Il ressort ensuite du contrat de VEFA du 8 décembre 2020 qu’un délai d’achèvement a été prévu au plus tard le 31 décembre 2021. Or selon ordonnance du 29 avril 2025 un administrateur ad hoc (la société ICF Novedis) a été désigné à la demande de la Caisse d’Epargne Hauts de France, en sa qualité de garante financière d’achèvement, par le président du tribunal judiciaire de Paris, pour achever le programme en cours d’édification par la SCCV Villepinte Couturier.
Par assignations des 7 et 13 novembre 2025, les demandeurs ont assigné la SCCV [Localité 4] aux fins de voir ordonner la livraison des lots acquis sous astreinte et ont mis en cause leur banque aux fins de suspension du contrat de prêt immobilier dans l’attente de la livraison de leur bien immobilier. Il est ainsi établi que les lots acquis n’ont à ce jour été ni achevés ni livrés.
Il s’ensuit que les conditions de mise en œuvre de la suspension du contrat de prêt immobilier souscrit auprès du Crédit lyonnais, tenant à l’existence d’un prêt finançant un ouvrage immobilier, l’existence d’un litige relatif à l’exécution du contrat de construction, en l’espèce, le contrat de vefa du 8 décembre 2020 et la mise en cause de la banque dans le litige, sont dès lors réunies.
Il convient en conséquence d’ordonner la suspension provisoire du contrat de prêt immobilier référencé 500110294LDZ11GH souscrit par M. [N] [X] et Mme [B] [K] auprès du Crédit Lyonnais jusqu’au prononcé d’une décision définitive tranchant le litige au fond.
Cette suspension provisoire de l’exécution du contrat de prêt emporte la suspension du paiement des échéances en capital et intérêts.
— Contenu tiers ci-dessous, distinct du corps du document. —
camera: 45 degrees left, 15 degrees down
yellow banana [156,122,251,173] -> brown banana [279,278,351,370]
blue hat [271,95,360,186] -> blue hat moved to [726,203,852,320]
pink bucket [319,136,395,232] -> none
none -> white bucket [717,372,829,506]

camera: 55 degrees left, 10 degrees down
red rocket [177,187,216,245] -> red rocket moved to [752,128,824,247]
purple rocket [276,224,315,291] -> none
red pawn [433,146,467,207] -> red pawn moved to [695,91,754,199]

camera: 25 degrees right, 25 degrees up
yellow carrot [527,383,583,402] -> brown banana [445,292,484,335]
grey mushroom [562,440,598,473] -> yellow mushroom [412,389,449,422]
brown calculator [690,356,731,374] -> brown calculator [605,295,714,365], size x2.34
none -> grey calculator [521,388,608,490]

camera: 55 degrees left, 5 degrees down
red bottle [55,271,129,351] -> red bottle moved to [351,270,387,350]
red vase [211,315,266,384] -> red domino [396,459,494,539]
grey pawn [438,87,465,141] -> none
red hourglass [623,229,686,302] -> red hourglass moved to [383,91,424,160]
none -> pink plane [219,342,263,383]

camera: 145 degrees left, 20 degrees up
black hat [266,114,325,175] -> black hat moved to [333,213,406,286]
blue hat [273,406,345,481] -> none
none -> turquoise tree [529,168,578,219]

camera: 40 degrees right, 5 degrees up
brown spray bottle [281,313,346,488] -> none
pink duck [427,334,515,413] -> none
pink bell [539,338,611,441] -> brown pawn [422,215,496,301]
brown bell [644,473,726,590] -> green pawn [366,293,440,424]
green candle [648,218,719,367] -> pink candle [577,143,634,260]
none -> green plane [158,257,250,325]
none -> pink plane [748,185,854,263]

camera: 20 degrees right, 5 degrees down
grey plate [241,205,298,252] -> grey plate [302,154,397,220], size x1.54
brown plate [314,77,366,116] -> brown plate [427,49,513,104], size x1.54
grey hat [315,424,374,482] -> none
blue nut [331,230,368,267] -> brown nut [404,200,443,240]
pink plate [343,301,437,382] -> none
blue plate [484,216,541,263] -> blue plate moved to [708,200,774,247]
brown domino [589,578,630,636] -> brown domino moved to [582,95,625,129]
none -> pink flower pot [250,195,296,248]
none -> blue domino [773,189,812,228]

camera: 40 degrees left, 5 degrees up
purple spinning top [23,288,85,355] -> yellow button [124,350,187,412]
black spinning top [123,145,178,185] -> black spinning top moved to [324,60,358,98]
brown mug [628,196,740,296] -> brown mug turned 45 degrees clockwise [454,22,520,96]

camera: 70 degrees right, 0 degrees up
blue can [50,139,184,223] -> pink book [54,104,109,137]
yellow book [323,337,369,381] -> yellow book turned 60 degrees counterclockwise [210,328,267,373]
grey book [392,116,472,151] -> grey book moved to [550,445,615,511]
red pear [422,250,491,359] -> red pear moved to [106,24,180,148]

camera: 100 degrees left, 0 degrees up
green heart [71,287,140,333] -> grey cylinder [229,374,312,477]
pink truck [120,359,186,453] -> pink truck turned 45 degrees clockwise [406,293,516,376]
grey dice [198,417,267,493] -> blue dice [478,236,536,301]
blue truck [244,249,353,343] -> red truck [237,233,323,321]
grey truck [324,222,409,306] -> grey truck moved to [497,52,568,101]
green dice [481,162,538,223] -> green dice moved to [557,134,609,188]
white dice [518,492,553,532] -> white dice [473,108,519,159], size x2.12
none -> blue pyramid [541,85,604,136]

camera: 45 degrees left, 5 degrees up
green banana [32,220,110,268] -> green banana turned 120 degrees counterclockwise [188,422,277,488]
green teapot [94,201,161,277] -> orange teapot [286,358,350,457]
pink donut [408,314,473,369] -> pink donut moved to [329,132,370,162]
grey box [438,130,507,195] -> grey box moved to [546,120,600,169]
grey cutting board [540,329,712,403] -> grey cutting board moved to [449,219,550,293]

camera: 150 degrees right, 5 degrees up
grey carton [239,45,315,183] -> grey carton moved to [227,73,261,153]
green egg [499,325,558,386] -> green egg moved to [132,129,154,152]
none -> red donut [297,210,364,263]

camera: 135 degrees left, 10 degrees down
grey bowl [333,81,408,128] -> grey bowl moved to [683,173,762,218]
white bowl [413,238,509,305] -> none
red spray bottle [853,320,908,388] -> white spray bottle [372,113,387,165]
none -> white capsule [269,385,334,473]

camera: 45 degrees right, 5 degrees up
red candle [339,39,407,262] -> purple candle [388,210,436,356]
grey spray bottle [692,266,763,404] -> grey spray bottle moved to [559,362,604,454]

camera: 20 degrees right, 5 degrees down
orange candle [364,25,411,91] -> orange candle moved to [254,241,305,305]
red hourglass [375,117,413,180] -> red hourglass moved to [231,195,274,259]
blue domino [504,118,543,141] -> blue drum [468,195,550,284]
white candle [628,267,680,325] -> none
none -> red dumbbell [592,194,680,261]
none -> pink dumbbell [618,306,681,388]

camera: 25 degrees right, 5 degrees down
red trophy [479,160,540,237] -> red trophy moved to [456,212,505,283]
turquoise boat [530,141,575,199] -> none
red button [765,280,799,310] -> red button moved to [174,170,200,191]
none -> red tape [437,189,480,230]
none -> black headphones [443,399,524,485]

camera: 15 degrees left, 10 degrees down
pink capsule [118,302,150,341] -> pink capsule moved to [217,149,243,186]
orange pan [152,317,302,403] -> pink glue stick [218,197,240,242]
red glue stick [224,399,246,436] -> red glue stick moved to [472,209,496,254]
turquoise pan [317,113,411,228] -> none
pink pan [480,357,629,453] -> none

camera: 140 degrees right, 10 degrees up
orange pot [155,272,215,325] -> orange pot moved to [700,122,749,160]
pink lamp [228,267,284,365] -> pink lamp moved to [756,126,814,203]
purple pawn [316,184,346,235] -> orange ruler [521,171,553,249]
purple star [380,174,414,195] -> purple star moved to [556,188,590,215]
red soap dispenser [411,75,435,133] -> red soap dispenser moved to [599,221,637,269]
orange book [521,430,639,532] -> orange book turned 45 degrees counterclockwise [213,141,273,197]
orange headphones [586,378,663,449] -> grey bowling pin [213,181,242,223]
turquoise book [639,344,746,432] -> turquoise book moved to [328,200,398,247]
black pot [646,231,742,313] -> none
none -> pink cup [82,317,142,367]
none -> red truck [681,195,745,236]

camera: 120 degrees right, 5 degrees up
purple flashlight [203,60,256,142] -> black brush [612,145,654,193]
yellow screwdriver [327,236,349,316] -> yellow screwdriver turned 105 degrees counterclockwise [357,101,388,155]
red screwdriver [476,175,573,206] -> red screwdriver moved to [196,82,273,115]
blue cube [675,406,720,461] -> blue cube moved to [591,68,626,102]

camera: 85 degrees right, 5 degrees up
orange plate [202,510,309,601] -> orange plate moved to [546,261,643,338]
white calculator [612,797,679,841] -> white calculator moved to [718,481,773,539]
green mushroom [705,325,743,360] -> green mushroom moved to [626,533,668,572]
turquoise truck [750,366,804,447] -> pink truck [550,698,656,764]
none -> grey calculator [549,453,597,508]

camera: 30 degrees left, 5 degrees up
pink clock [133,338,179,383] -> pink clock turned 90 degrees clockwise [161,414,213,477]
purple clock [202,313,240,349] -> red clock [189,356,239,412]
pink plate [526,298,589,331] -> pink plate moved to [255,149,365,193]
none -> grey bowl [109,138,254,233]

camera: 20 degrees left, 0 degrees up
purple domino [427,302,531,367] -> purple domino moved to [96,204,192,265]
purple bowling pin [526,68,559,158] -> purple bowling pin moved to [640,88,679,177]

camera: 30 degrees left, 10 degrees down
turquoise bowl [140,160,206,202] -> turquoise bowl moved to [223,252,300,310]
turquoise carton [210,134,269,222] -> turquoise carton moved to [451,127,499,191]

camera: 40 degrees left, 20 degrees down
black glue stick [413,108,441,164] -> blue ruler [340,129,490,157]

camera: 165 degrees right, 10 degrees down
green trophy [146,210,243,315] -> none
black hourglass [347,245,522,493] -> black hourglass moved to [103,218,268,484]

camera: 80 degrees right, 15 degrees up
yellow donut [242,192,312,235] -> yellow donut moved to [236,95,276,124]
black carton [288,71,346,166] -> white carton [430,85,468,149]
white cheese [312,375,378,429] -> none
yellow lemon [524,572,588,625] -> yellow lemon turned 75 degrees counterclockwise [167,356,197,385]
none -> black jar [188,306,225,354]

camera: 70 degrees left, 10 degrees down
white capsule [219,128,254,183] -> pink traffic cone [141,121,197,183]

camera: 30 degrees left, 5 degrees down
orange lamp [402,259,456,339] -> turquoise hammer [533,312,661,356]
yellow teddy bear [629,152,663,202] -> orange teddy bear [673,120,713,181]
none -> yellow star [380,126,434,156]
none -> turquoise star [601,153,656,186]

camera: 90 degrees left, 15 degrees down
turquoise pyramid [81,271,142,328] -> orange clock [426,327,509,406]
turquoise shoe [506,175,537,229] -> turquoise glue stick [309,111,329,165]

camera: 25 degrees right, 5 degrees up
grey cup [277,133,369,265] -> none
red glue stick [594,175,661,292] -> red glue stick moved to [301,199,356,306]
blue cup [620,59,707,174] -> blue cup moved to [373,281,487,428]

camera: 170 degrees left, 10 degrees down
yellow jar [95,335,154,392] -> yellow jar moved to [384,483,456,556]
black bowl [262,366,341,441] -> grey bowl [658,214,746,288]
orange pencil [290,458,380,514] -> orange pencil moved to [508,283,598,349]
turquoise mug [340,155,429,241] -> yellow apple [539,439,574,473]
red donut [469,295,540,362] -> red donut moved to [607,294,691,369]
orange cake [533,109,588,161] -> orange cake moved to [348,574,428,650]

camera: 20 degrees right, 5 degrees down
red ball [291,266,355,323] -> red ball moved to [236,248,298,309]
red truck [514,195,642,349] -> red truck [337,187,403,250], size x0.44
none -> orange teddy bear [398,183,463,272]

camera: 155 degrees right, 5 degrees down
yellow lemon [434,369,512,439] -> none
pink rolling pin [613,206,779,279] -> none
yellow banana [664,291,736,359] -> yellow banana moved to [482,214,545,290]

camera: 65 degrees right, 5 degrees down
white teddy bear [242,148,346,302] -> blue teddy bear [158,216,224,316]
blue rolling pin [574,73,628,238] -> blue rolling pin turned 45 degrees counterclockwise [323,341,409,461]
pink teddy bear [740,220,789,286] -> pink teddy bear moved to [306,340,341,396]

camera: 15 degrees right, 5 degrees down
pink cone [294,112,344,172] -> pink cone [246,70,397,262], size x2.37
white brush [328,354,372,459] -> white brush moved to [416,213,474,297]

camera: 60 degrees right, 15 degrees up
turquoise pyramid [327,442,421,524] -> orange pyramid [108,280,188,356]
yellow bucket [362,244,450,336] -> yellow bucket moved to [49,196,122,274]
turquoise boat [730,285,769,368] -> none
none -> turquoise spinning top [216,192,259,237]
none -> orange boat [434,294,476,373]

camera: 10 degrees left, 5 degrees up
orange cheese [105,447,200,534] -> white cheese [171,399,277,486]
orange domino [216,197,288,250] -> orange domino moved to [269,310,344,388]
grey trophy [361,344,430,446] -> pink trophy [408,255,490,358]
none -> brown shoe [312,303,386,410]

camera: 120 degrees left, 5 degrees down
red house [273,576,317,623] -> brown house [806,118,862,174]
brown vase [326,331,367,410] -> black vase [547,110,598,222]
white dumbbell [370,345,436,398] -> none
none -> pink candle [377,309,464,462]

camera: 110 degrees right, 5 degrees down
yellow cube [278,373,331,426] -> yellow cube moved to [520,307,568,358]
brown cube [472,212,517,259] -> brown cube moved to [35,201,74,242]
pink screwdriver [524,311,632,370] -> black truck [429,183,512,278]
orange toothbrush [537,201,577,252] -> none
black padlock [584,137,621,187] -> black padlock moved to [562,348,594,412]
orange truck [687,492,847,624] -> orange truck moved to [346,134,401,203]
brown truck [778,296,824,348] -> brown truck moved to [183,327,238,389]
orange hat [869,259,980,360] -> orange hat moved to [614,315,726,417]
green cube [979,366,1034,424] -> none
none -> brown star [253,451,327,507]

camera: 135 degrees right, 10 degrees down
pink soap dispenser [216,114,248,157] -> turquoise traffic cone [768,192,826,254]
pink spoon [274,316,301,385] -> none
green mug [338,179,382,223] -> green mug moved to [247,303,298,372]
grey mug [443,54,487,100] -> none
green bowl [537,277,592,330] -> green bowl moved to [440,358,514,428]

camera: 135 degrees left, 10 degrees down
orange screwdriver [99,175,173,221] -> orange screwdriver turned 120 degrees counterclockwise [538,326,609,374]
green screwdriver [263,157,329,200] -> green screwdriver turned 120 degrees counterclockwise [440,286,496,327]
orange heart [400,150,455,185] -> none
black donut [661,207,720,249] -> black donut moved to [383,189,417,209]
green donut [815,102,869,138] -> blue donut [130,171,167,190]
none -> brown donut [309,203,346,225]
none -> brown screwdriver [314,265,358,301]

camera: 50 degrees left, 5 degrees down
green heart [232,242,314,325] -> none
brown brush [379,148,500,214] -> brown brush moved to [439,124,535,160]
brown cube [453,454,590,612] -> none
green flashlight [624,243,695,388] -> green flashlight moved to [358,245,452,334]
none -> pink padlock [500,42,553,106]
Il convient toutefois de maintenir le paiement des primes d’assurance des prêts afin de permettre aux emprunteurs de continuer à bénéficier de cette couverture.
Enfin, il convient de dire que cette suspension, ordonnée par la présente décision, courra à compter de la date de la présente ordonnance.
Sur les dépens et frais irrépétibles
Eu égard à la présente décision, les dépens seront réservés.
L’équité ne commande pas de faire application de la condamnation prévue à l’article 700 du code de procédure civile.
PAR CES MOTIFS
Statuant par décision réputée contradictoire, rendue en premier ressort, par mise à disposition au greffe, susceptible de recours dans les conditions énoncées à l’article 795 du Code de procédure civile,
Ordonnons la suspension provisoire du remboursement du capital restant dû et des intérêts du prêt souscrit par M. [N] [X] et Mme [B] [K] auprès de la société Crédit Lyonnais (prêt n 500110294LDZ11GH du 19 novembre 2020) jusqu’au prononcé d’une décision définitive au fond ;
Disons que cette suspension court à compter de la présente ordonnance ;
Disons que la suspension de l’obligation de remboursement ne donnera lieu ni à inscription au fichier national des incidents de remboursement des crédits aux particuliers, ni à paiement de frais, intérêts et accessoires à l’exception du paiement des primes d’assurances dont M. [N] [X] et Mme [B] [K] seront tenus de continuer à s’acquitter ;
Disons n’y avoir lieu à condamnation au titre des frais irrépétibles ;
Réservons les dépens ;
Renvoyons l’examen de l’affaire à l’audience de mise en état du 10 septembre 2026 à 14h15 afin d’évoquer l’opportunité de mettre dans la cause le garant d’achèvement, c’est à dire, la Caisse d’Epargne et de prévoyance Hauts de France, qui a mis en oeuvre sa garantie.